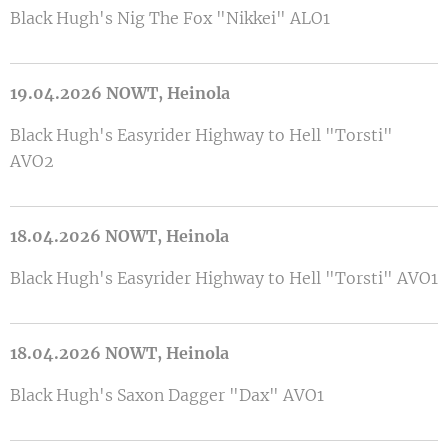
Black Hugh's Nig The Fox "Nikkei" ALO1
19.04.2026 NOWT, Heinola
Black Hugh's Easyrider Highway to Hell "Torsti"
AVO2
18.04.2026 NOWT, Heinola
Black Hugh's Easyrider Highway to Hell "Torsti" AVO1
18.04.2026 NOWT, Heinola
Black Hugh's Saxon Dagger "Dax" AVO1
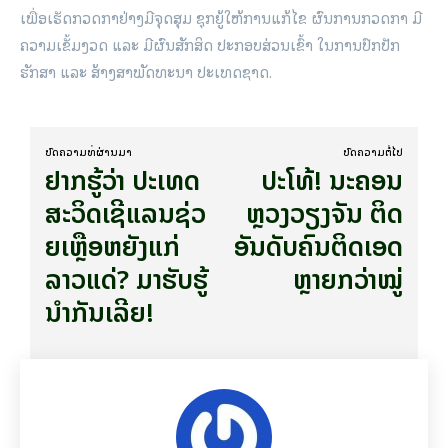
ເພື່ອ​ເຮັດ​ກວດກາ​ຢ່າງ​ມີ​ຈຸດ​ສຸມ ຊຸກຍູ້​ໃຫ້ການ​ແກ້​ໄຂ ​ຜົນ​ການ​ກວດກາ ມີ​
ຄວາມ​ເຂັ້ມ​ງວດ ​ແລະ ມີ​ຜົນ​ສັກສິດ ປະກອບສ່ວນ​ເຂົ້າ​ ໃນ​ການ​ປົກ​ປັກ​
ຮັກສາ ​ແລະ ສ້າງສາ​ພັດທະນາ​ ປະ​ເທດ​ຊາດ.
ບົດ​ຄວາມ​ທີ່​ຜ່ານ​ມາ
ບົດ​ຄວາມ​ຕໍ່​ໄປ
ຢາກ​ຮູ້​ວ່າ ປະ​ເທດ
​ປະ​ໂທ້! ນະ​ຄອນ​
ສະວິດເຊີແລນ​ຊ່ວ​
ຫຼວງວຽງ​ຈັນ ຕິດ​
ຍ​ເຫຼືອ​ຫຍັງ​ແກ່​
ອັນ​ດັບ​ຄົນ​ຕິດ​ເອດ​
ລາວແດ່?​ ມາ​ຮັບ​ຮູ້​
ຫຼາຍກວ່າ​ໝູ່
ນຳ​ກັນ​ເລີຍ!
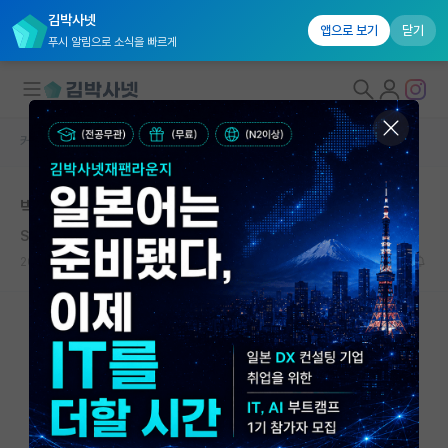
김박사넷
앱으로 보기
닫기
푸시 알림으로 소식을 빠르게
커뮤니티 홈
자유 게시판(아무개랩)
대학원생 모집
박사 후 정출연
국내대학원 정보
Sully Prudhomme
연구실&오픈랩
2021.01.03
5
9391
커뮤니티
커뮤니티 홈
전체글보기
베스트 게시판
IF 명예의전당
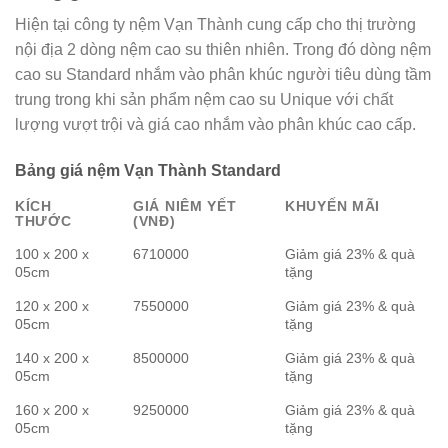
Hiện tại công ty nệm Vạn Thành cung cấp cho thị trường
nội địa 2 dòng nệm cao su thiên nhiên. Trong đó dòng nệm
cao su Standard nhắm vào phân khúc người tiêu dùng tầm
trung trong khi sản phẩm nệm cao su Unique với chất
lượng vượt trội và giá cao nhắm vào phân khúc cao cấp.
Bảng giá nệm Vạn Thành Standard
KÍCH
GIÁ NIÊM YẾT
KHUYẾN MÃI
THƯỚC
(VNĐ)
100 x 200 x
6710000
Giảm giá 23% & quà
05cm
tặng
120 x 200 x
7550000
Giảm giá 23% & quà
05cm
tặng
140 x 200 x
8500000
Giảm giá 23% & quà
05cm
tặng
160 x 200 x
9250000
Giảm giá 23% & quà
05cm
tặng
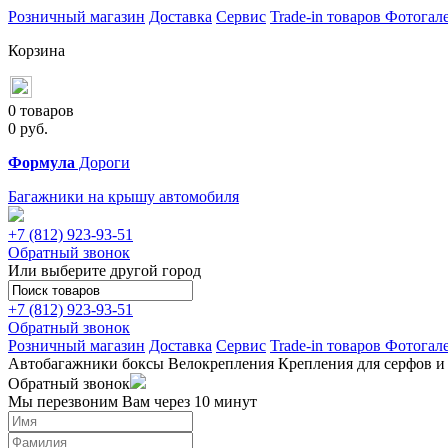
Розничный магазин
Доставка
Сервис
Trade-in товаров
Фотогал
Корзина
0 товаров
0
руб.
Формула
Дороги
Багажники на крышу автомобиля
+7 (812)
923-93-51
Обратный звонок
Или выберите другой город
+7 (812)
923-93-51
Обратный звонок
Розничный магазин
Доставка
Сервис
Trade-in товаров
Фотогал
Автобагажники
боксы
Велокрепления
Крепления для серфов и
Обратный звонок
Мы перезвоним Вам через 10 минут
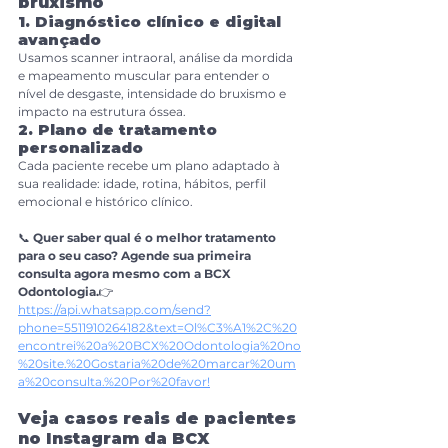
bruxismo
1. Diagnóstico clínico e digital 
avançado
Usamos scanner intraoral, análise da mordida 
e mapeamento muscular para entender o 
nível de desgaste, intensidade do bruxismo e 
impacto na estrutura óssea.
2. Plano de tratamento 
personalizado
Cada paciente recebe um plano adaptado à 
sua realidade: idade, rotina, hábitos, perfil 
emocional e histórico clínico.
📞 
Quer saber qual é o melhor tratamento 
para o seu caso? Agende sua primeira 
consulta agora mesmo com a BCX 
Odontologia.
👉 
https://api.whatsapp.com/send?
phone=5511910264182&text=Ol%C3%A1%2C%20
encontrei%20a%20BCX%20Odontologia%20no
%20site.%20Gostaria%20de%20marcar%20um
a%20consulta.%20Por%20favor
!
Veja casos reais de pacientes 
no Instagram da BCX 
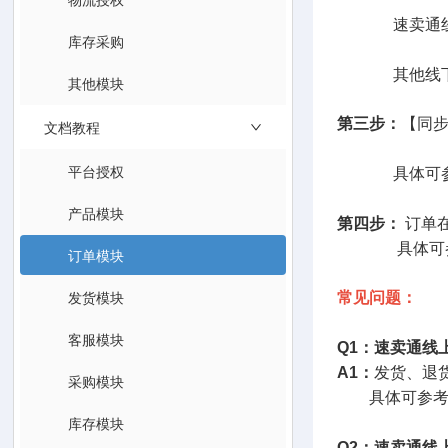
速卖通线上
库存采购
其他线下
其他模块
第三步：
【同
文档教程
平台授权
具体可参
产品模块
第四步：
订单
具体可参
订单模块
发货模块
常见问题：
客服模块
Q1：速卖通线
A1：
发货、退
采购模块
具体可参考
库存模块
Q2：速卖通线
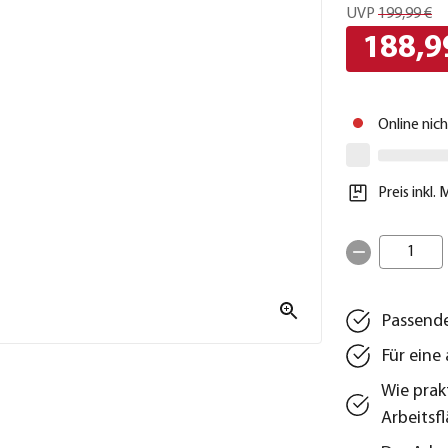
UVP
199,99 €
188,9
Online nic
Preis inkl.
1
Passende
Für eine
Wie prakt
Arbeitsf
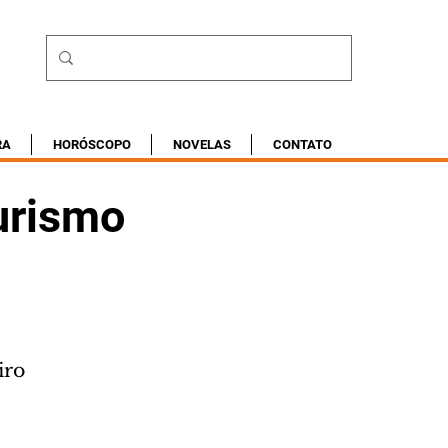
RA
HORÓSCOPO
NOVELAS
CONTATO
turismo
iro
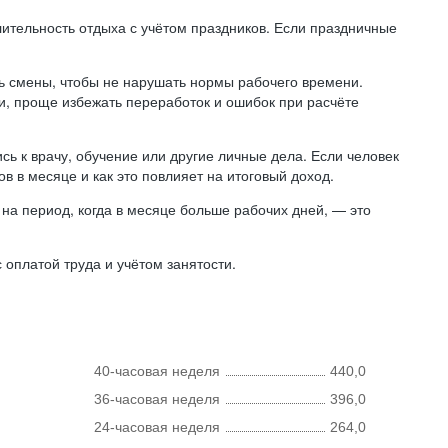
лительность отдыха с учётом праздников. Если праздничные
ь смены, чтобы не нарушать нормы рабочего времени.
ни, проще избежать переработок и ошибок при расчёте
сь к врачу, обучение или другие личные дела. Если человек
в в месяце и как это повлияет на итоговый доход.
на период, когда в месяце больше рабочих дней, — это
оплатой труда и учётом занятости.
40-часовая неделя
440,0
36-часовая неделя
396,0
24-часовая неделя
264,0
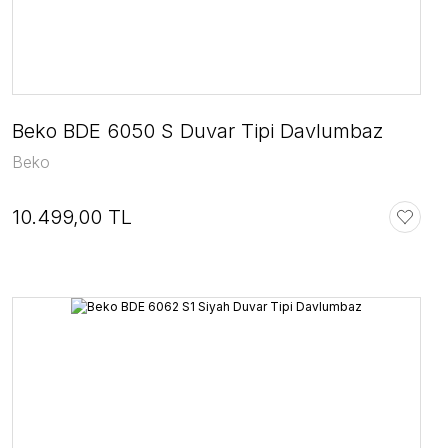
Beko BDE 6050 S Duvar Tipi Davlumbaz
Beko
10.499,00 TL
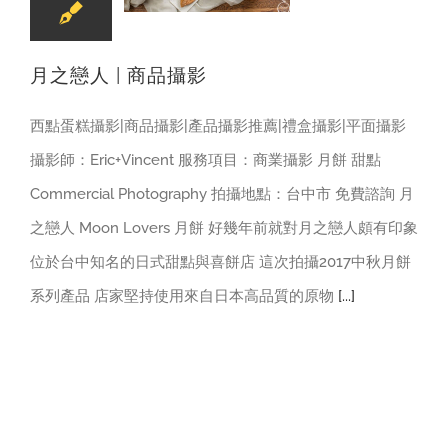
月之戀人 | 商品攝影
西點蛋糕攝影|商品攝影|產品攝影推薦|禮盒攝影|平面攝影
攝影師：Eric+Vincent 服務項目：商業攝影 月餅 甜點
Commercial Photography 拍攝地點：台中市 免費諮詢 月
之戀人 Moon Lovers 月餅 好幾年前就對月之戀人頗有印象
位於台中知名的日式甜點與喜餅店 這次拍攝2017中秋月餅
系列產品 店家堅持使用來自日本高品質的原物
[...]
———
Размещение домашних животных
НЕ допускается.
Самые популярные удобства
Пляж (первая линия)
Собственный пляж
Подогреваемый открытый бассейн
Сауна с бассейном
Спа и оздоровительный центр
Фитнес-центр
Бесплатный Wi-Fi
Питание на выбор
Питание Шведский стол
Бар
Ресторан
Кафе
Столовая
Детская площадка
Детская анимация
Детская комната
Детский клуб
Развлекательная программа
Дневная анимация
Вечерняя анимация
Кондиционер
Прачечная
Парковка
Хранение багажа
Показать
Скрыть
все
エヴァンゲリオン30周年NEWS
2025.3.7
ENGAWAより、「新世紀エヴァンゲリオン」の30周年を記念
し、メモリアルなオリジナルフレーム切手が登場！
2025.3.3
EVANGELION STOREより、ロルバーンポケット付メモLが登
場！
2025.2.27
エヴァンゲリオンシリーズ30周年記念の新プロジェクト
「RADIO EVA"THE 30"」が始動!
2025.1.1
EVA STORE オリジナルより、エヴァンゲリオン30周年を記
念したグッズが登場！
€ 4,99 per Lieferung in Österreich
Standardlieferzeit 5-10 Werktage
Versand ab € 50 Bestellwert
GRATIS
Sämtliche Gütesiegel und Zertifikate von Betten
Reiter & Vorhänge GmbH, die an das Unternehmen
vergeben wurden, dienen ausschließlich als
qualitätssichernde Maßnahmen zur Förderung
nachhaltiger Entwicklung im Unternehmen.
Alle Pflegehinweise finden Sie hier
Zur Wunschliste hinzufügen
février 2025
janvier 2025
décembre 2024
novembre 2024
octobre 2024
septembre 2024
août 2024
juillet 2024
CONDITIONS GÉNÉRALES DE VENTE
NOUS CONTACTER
———
▶ **To-do item**
Return every line of the listing that has the word "Детская" in it.

▶ **Result below**
Детская площадка
Детская анимация
Детская комната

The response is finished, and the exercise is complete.